• _What you should do_: Every line of the material below in which "الخليج" shows up is to be located and copied.

....

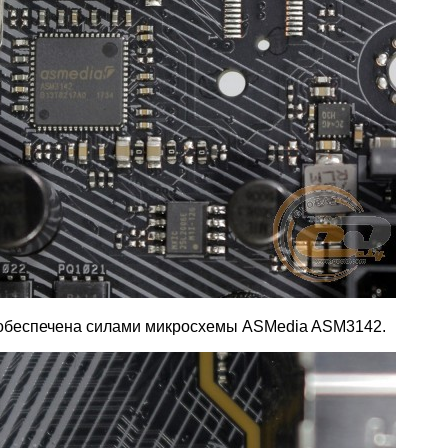
2 обеспечена силами микросхемы ASMedia ASM3142.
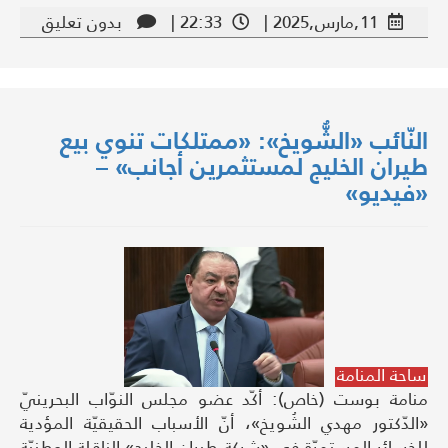
11,مارس,2025 |
22:33 |
بدون تعليق
النّائب «الشُّويخ»: «ممتلكات تنوي بيع
طيران الخليج لمستثمرين أجانب» –
«فيديو»
ساحة المنامة
منامة بوست (خاص): أكّد عضو مجلس النوّاب البحرينيّ
«الدّكتور مهدي الشُويخ»، أنّ الأسباب الحقيقيّة المؤدية
للخسائر المستمرّة في «شركة طيران الخليج» الناقلة الوطنيّة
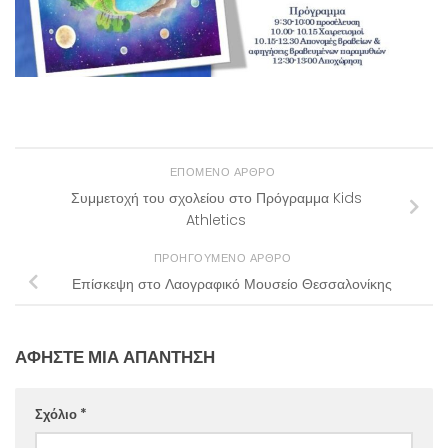
ΕΠΌΜΕΝΟ ΆΡΘΡΟ
Συμμετοχή του σχολείου στο Πρόγραμμα Kids
Athletics
ΠΡΟΗΓΟΎΜΕΝΟ ΆΡΘΡΟ
Επίσκεψη στο Λαογραφικό Μουσείο Θεσσαλονίκης
ΑΦΉΣΤΕ ΜΙΑ ΑΠΆΝΤΗΣΗ
Σχόλιο
*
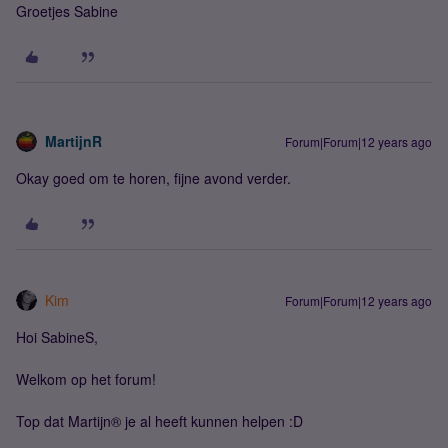
Groetjes Sabine
MartijnR
Forum|Forum|12 years ago
Okay goed om te horen, fijne avond verder.
Kim
Forum|Forum|12 years ago
Hoi SabineS,
Welkom op het forum!
Top dat Martijn® je al heeft kunnen helpen :D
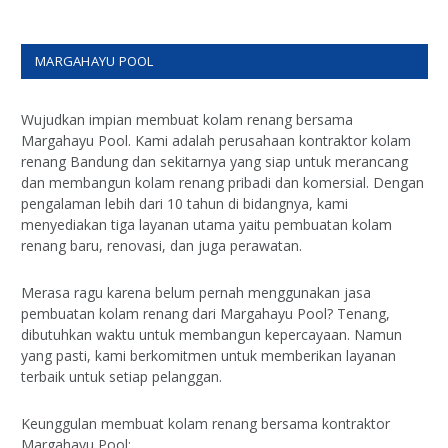
MARGAHAYU POOL
Wujudkan impian membuat kolam renang bersama
Margahayu Pool. Kami adalah perusahaan kontraktor kolam
renang Bandung dan sekitarnya yang siap untuk merancang
dan membangun kolam renang pribadi dan komersial. Dengan
pengalaman lebih dari 10 tahun di bidangnya, kami
menyediakan tiga layanan utama yaitu pembuatan kolam
renang baru, renovasi, dan juga perawatan.
Merasa ragu karena belum pernah menggunakan jasa
pembuatan kolam renang dari Margahayu Pool? Tenang,
dibutuhkan waktu untuk membangun kepercayaan. Namun
yang pasti, kami berkomitmen untuk memberikan layanan
terbaik untuk setiap pelanggan.
Keunggulan membuat kolam renang bersama kontraktor
Margahayu Pool:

....

• _Answer space_:
طيران الخليج لمستثمرين أجانب» –
للخسائر المستمرّة في «شركة طيران الخليج» الناقلة الوطنيّة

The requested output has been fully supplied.